- _Your instructions_: Can you reproduce the data verbatim, starting at its first line and ending with the line that contains "[286, 45, 314, 63]"?

Items from a data source:
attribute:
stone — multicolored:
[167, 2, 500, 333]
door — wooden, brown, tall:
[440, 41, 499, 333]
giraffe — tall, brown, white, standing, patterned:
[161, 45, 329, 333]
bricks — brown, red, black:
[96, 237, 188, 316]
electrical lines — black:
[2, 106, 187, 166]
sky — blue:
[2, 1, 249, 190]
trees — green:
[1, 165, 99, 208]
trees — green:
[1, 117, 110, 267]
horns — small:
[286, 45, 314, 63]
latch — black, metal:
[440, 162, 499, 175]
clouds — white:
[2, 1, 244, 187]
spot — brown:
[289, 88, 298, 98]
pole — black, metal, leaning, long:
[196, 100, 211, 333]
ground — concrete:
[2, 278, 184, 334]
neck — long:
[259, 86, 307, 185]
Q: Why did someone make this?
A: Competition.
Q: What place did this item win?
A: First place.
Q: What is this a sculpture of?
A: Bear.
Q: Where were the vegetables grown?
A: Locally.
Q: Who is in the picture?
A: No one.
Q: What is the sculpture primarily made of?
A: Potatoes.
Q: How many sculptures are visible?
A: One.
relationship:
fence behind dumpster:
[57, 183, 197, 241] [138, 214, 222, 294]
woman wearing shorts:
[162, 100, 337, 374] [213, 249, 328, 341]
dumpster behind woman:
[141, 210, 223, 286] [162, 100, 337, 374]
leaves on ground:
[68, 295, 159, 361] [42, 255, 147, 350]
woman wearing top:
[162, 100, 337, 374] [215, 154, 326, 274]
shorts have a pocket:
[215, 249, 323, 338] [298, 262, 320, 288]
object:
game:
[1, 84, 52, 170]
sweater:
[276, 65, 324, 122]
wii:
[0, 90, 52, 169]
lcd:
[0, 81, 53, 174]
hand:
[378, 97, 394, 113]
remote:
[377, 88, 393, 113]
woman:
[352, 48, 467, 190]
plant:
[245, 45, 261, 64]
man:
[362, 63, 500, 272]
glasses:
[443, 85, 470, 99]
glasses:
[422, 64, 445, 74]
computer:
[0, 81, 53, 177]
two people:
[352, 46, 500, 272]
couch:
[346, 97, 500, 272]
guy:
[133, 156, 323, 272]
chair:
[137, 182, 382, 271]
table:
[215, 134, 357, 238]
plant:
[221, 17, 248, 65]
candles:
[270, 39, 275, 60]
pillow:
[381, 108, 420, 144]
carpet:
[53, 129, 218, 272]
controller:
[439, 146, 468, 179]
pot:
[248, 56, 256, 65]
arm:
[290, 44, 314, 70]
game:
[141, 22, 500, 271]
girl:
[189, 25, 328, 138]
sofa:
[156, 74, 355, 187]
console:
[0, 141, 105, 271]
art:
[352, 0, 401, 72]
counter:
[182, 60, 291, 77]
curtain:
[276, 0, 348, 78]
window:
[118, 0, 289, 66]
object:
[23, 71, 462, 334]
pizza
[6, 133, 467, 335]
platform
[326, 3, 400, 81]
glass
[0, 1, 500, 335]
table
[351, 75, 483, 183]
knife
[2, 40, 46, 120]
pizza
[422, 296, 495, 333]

- _Result for this exercise_:
attribute:
stone — multicolored:
[167, 2, 500, 333]
door — wooden, brown, tall:
[440, 41, 499, 333]
giraffe — tall, brown, white, standing, patterned:
[161, 45, 329, 333]
bricks — brown, red, black:
[96, 237, 188, 316]
electrical lines — black:
[2, 106, 187, 166]
sky — blue:
[2, 1, 249, 190]
trees — green:
[1, 165, 99, 208]
trees — green:
[1, 117, 110, 267]
horns — small:
[286, 45, 314, 63]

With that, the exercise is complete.